この日記の前半は真面目な情報を盛り込んであるが、
後半はかなりずっこけるのでご注意。
コーヒー<coffee>の語源はアラビア語であることを
知っていても、それがカホワ<qahwa>であること
を知っている人はほとんどいないだろう。コーヒー
を栽培していたエチオピアのカファ<kaffa>という
地名が語源とする説もあるが、いずれにせよ<coffee>
がアラブ経由で西洋に伝わったことは疑いない。
コーヒーと雑誌の相性
雑誌といえばマガジン<magazine>だが、この語源
がアラビア語であることを知る人は、アラブの専門家
以外ほとんどいない。英語の<magazine>の意味は、
雑誌、軍需倉庫、弾倉である。アラビア語で倉庫は
<makhzan>、複数形は<makhāzin>で、この複数
形が西洋で<magazine>となった。
<magazine>には軍需倉庫や弾倉としてアラビア語
の意味が残っているが、なぜ<magazine>には雑誌
という意味もあるのか。知識の倉庫という意味で
<magazine>が使われたからである。
ということで、アラビア語由来のコーヒーとマガジン
は相性が良いのである。アラビア語の雑誌ならもっと
相性が良い。
アラブの地方の出来事を読んでも良いだろう。
パレスチナ問題の深淵はアラビア語の雑誌の方が詳
しい。
あるいは、女性誌の写真を眺めて鼻の下を伸ばして
もよろしい。
コーヒーとアラブ音楽の相性
musicの語源は「ミューズの恩寵にあずかる人間の
営み」(音楽、詩作など)を意味するギリシア語の
ムーシケー<mousike>である。
アラビア語で音楽はムースィーカー<mūsīqā>だ
が、語源は英語と同じくギリシャ語の<mousike>
だ。ではギリシャ語の<mousike>はどのようにし
てアラブと西洋に伝わったのか。
アラブ・イスラーム文明はその草創期からメソポタ
ミア、エジプト、ヘレニズム、インダスなどの先行
する文明から貪欲に知識を吸収した。例えば数字は
アラブがインドから学び、これが西洋に伝わり世界
に広まった。
アラブは貪欲にギリシャ哲学を学んでアラビア語に
翻訳し、これがラテン語に翻訳され西洋へと伝えら
れた歴史的事実がある。西洋人はギリシャ文明とロ
ーマ文明が西洋文明の母としているが、アラブ人の
知的営為がなければ、ギリシャ文明はまともに西洋
には伝わらなかったのだ。
さて、ギリシャ語の音楽<mousike>の伝播である。
文献できちんと押さえたわけではないが、
<mousike>はギリシャ哲学と共にアラブに伝わり、
さらにアラビア語のギリシャ哲学と共に西洋に伝わっ
たのではないかと考えている。

++++

**課題**
1. 語源をめぐる本文で、アラビア語の単語として山括弧に入れてローマ字で示されているものをすべて挙げよ。
2. 語源をめぐる本文の最後の文の後から、同じ調子で文章を書き継げ。

++++

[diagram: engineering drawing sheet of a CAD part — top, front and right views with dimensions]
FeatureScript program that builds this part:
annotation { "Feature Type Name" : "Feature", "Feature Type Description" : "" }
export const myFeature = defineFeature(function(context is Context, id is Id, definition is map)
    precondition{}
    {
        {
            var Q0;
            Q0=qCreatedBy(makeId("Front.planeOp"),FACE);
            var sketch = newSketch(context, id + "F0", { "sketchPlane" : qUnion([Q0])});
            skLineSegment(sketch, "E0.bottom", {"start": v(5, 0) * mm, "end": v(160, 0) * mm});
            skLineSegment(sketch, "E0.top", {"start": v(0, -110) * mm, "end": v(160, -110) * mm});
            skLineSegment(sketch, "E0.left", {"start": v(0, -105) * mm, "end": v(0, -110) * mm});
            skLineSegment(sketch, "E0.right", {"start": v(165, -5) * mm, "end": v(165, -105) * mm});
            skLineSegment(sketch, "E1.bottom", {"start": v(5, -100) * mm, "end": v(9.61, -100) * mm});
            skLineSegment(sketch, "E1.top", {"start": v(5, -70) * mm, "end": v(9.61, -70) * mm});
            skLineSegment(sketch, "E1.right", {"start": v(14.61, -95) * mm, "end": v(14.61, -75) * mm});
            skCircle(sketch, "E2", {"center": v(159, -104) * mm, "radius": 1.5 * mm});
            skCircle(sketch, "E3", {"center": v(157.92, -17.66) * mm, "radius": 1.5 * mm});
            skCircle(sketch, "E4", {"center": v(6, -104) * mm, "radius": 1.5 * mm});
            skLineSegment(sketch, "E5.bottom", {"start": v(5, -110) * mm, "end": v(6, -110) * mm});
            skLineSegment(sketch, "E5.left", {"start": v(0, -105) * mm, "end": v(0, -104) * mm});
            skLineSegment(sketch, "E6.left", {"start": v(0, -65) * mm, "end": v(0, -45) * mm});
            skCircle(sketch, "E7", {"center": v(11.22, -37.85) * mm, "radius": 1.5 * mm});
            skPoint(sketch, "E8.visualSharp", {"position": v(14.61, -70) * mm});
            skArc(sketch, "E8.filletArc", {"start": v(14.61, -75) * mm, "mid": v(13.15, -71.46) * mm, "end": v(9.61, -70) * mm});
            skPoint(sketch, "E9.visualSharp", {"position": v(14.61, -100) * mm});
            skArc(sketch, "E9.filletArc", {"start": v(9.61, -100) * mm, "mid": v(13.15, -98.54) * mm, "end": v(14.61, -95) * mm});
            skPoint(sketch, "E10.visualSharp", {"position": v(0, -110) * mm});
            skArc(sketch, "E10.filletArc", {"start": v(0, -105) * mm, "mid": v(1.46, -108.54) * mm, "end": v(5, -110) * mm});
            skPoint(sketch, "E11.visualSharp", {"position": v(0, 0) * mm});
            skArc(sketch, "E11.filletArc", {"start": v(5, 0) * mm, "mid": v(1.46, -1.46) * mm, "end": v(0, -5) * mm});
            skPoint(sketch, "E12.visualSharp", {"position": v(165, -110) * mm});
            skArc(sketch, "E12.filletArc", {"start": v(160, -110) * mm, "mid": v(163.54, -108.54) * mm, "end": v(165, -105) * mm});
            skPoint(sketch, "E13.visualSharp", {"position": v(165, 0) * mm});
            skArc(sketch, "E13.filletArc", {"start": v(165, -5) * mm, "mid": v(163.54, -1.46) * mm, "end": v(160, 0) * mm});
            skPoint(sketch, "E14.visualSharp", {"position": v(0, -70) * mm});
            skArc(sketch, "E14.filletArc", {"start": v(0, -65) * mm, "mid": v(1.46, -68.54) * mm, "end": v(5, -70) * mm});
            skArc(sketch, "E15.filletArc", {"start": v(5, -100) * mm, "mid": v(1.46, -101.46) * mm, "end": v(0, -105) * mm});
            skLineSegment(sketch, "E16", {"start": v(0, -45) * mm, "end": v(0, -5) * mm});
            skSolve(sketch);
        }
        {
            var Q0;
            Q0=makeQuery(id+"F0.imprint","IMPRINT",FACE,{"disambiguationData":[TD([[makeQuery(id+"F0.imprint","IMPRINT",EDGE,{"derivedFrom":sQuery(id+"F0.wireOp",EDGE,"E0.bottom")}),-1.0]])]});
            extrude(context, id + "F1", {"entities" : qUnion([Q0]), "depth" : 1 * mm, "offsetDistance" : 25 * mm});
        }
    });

++++

**解答**
1. <qahwa>、<makhzan>、<makhāzin>、<mūsīqā>

2.
だからコーヒーはアラブ音楽とよく合うのだ。かなり
独善的な論の展開になってきたが、構わない(笑)。
日本のコーヒー音楽といえば「コーヒールンバ」は欠
かせないが、この原曲をアラブの楽器ウードで演奏す
ると聴き応えがあり、コーヒーが数倍美味しくなる。
アラブ音楽とジャズを融合させた Rabih Abu
Khalil の曲もコーヒーには欠かせない。このCDは何
度聴いたかわからない。
YouTubeにもアップされているので是非お聴き頂き
たい。
脱線開始(笑)。
ここからどんどん脱線する。かなり前に英語で書い
た私の本がインドネシア語に訳されて出版されてい
るのを半年ほど前に知って驚いた。画像検索すると
かなりヒットする。私は著作権を主張するつもりな
どないので、ここまで広まったら、勝手にどうぞ、
という感じだ。
インドネシアコーヒーと私の本が一緒に写されてい
るのを見て、なるほどと思ったね。本の内容は、ア
ラブ・イスラームの現代思想を論じたものだから、
コーヒーとよく合うのだ(笑)。
花と一緒に写された私の本を見つけてビックリした
ね。インドネシアでは私の本はよほど愛されている
らしい(笑)。赤い唇の中の <tutur buku> は
「書はかく語りき」で、つまり「黎明かく語りき」
といことで、私はツァラトゥストラと並ばされてし
まった(笑)。
なぜ私の本を豪華な羊の毛皮の上に置いて写真を撮
るのかという疑問があるが、粗末とは逆の扱いなの
で文句は言うまい。パックの安物のインドネシア茶
と一緒というのが気になるけどね(笑)。
脱線を元へ
脱線してしまった口直しにマルセール・ハリーフェ
の『母へ』。パレスチナの詩人マハムード・ダル
ウィーシュのパレスチナへの望郷を詠んだ作品を歌
にした名曲だ。歌詞の冒頭に「母のパンが恋しい、
母のコーヒーが恋しい」とある。